AIM OF THE EXERCISE: Your task is to repeat the entries word for word while leaving out the pictures.

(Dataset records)
=-=-=-=-=

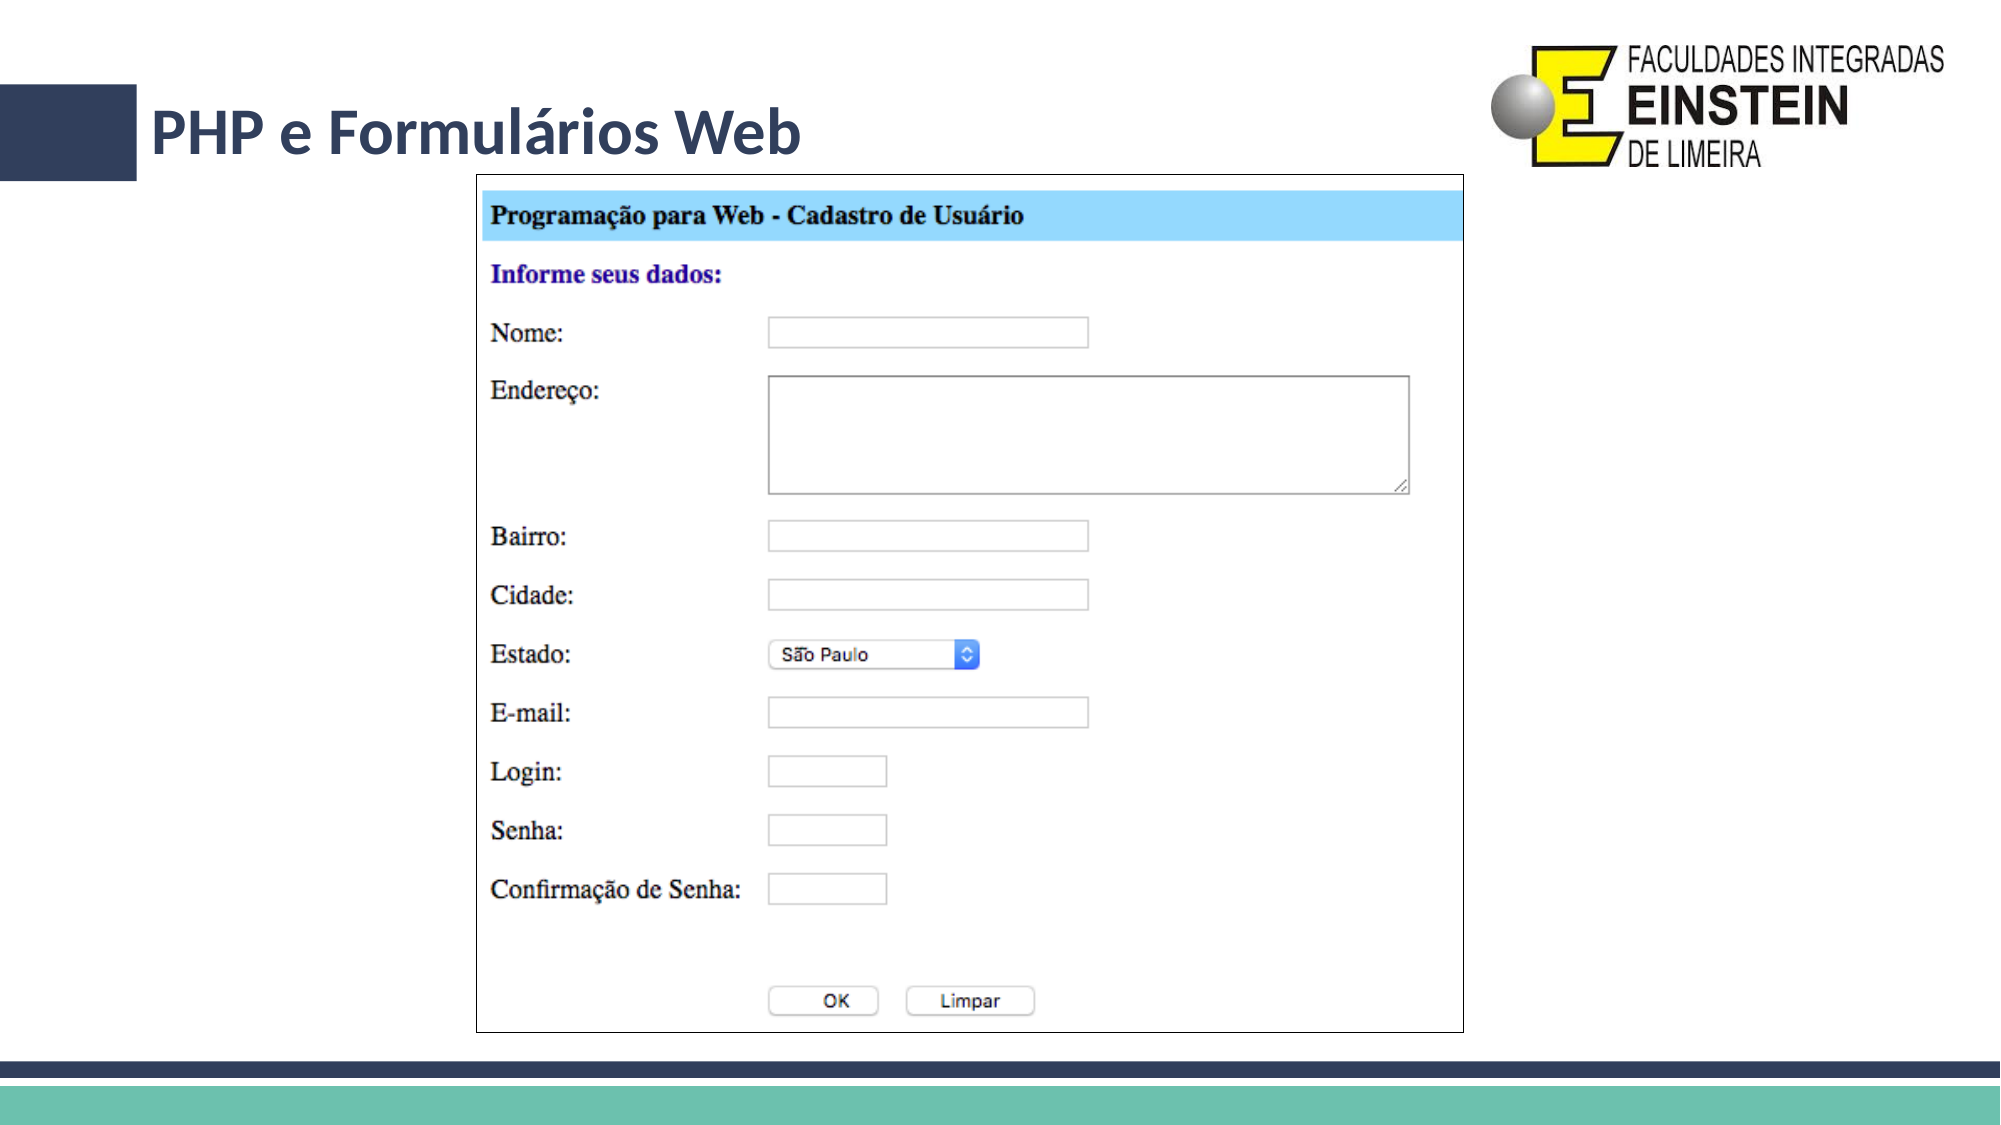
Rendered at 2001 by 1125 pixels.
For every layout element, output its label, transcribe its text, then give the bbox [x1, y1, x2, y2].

title PHP e Formulários Web [136, 53, 1862, 212]
picture [1491, 45, 1944, 167]
picture [476, 174, 1464, 1033]
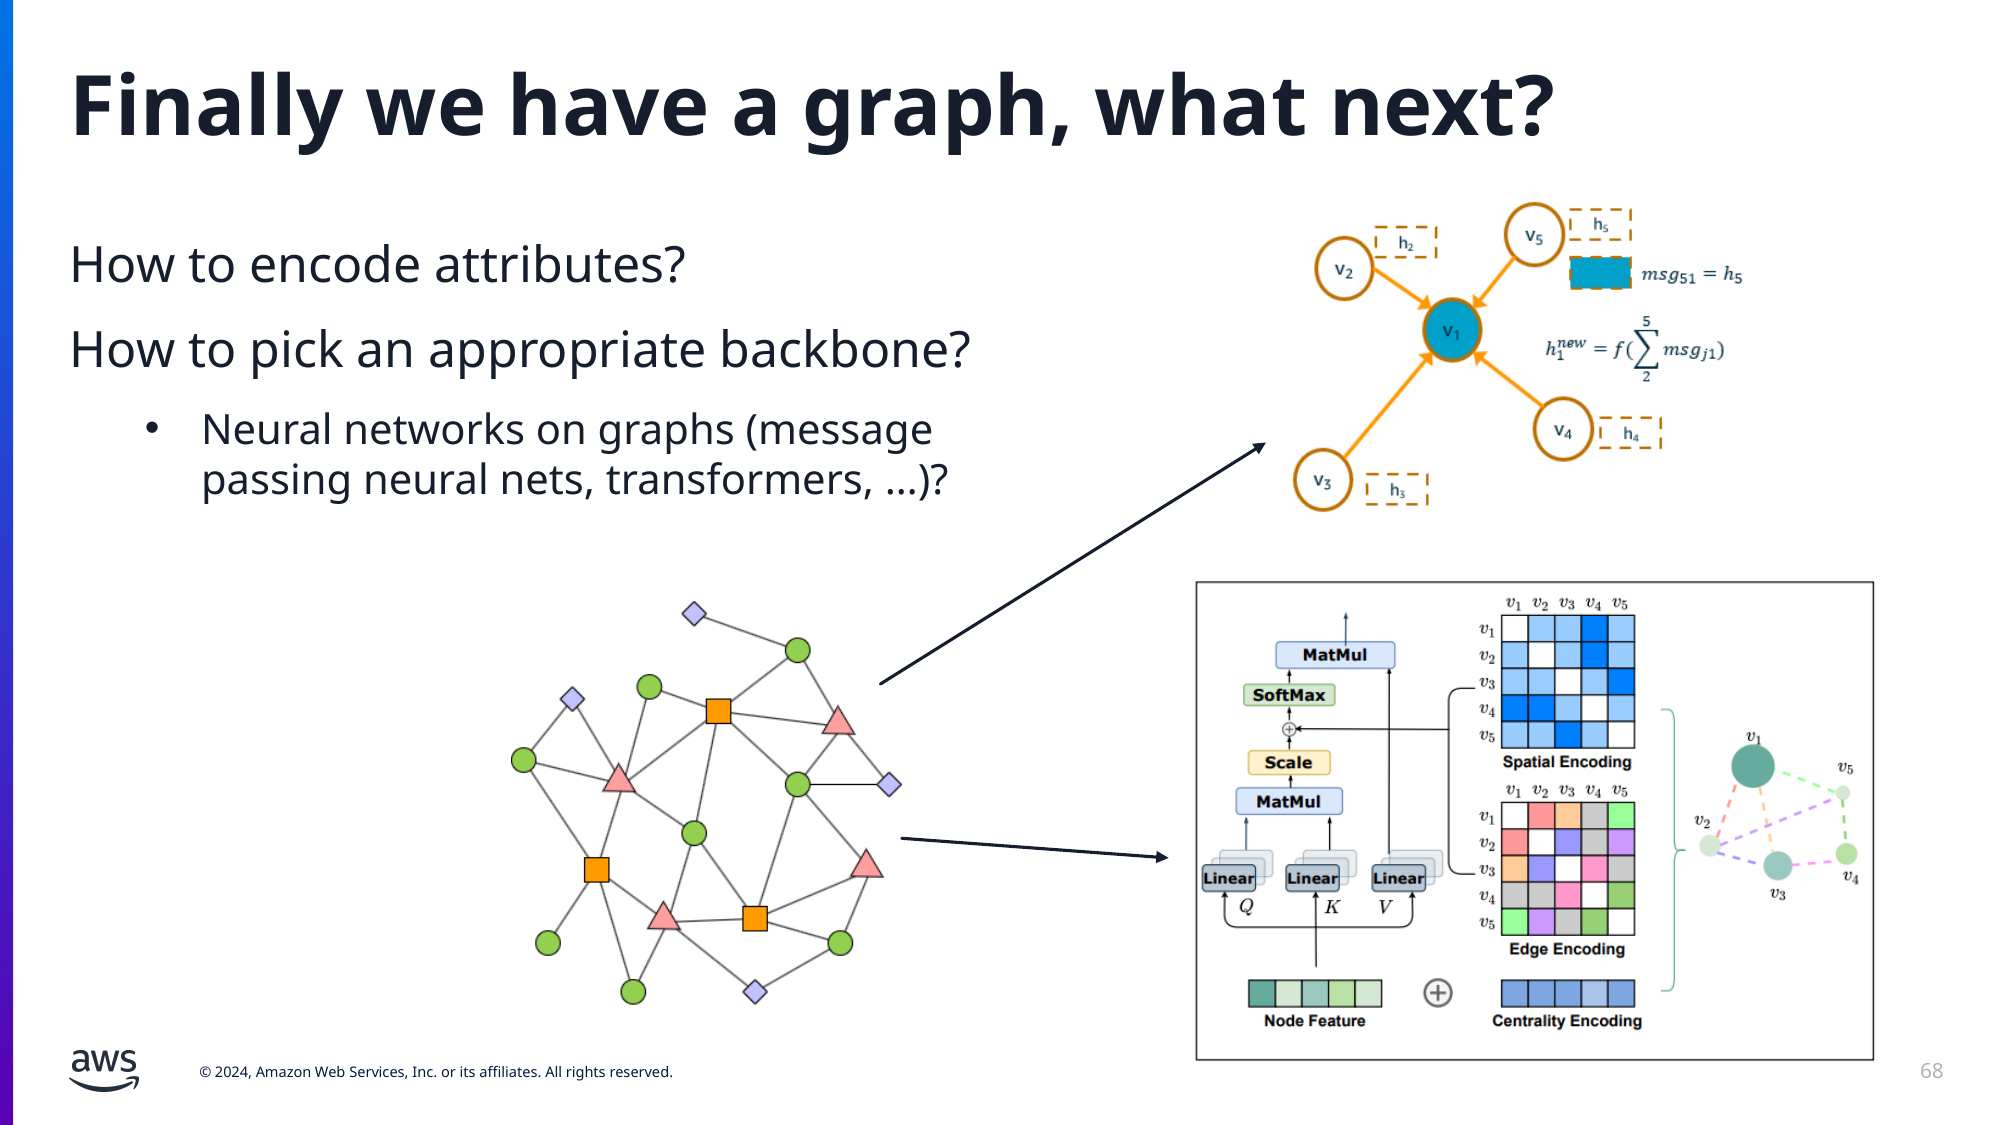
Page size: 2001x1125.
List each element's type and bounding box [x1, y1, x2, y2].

picture [1243, 162, 1765, 527]
title [69, 56, 1944, 163]
picture [69, 1050, 139, 1092]
text_box [901, 838, 1169, 858]
list [69, 224, 1055, 513]
picture [511, 601, 902, 1006]
text_box [880, 442, 1266, 684]
picture [1181, 567, 1884, 1072]
slide_number [1493, 1041, 1944, 1102]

=-=-=-=-=

COMPLETED TASK:
Rendered at 2001 by 1125 pixels.
For every layout element, output its label, transcribe its text, then give the bbox [x1, y1, x2, y2].

title PHP e Formulários Web [136, 53, 1862, 212]
picture [1491, 45, 1944, 167]
picture [476, 174, 1464, 1033]
Page size: 2001x1125.
List each element's type and bounding box [x1, y1, x2, y2].

picture [1243, 162, 1765, 527]
title [69, 56, 1944, 163]
picture [69, 1050, 139, 1092]
text_box [901, 838, 1169, 858]
list [69, 224, 1055, 513]
picture [511, 601, 902, 1006]
text_box [880, 442, 1266, 684]
picture [1181, 567, 1884, 1072]
slide_number [1493, 1041, 1944, 1102]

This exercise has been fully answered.